The Boston Globe coins a ridiculous new term for manly men who don't mind eating their veggies
Not to be outdone by the New York Times Style section’s seemingly inexhaustible capacity for coining ridiculous words (see blipster, recessionista), the Boston Globe has a trend piece today that contains one of the most entertaining food-related neologisms in recent memory. In the article, the Globe’s Kathleen Pierce writes about the supposed hot new trend of the male vegan — men who refuse to eat meat and animal products and yet somehow manage to hold on to their masculinity. And because male vegan is far too unwieldy, she’s invented a new word: hegan.
What is a hegan, you might ask? They are, Pierce claims, “the new face of veganism”: “Men in their 40s and 50s embracing a restrictive lifestyle to look better, rectify a gluttonous past, or cheat death. They are hegans. They are healthy. And they are here to stay.” Hegans aren’t interested in the principles of veganism, or saving their environment, or wearing extravagantly colored vegan tunics — they’re just interested in living longer. (Men quoted in the piece tout veganism’s supposed ability to prevent cancer, diabetes and heart disease.)
And no, these are not the effete, flouncing vegans of yore — they are cops, and firefighters, and, most manly of all, men who skate on ponds. Case in point: Joe McCain, a mid-40s Somerville police detective whose weight problems — he once loved pizza, steak and fried foods — led him to “cut meat, dairy, eggs, chicken and fish from his diet and [add] power vinyasa yoga, which helped him shed 60 pounds in eight months.” Or what Pierce calls “the ultimate hegan,” Rip Esselstyn, a veteran Texas firefighter who convinced his department to shun animal protein — and turned his idea into a diet book called “The Engine 2 Diet.”
Unfortunately, Pierce admits, there are “no hard numbers on how many hegans exist.” This is unfortunate, because when promoting arbitrary trends, it’s often useful to have hard figures. (The entire trend piece, as it turns out, is based on anecdotal interviews with male vegans or vegan establishment owners.) Of course, that doesn’t mean that male vegans aren’t really on the increase — the growth of yoga culture and Michael Pollan-esque food politics have doubtless made it more and more acceptable for men to make educated eating choices, and statistics have shown that even if men aren’t going vegan, they’re spending more time in the kitchen.

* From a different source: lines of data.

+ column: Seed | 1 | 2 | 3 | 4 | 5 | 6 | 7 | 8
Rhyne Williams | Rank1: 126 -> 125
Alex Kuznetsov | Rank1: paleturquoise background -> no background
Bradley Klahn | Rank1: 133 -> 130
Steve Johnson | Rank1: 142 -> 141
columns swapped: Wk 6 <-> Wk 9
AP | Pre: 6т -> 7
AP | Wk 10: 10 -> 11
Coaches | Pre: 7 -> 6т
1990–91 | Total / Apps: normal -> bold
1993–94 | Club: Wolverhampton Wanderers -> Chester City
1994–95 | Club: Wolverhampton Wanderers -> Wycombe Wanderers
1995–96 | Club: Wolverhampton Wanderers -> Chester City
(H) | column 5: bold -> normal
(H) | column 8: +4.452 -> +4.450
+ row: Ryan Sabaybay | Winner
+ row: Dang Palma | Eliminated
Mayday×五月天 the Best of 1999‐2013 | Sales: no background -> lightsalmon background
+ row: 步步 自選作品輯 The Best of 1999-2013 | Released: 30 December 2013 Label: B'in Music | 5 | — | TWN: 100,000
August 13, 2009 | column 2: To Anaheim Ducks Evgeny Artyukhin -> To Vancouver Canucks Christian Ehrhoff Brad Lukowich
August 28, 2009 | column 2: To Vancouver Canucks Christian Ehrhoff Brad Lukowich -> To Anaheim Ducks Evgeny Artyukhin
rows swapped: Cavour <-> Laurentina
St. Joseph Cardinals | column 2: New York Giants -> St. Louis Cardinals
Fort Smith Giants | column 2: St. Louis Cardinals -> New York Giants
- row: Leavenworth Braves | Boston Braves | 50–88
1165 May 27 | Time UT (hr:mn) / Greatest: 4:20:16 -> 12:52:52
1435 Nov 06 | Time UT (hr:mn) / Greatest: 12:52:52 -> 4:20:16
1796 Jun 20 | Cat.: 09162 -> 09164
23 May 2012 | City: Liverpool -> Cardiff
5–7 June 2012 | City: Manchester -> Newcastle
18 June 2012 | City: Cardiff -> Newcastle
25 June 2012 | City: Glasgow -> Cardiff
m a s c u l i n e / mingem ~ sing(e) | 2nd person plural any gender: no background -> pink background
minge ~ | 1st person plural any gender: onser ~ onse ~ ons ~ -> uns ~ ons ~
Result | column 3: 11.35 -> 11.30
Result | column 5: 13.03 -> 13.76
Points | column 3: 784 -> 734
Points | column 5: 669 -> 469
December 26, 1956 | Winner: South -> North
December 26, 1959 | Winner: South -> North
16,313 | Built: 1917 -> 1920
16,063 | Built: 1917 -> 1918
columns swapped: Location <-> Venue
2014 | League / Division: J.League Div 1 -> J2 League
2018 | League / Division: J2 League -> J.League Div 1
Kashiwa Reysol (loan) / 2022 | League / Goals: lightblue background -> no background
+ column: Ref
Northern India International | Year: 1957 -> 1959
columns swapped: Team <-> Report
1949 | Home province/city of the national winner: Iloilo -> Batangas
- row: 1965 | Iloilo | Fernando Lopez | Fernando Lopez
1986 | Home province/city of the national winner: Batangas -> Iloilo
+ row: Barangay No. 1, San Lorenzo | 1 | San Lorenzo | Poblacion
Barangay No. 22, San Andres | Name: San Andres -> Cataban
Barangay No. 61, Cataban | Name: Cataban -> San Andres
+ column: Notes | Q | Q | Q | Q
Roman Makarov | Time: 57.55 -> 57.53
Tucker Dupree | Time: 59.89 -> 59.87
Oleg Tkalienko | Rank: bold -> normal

And of course, it makes sense for the Globe to be inventing ridiculous new terms. People talk about it, blog about it, and if the newspaper is lucky, even begin using it in everyday speech. And, all things said, the succinct catchiness of the word is almost enough to forgive the weaknesses of the article. I can already hear vegan hipsters in Williamsburg and Silver Lake ironically referring to themselves as “hegans” — which, put in the manliest way possible, is actually kind of fabulous.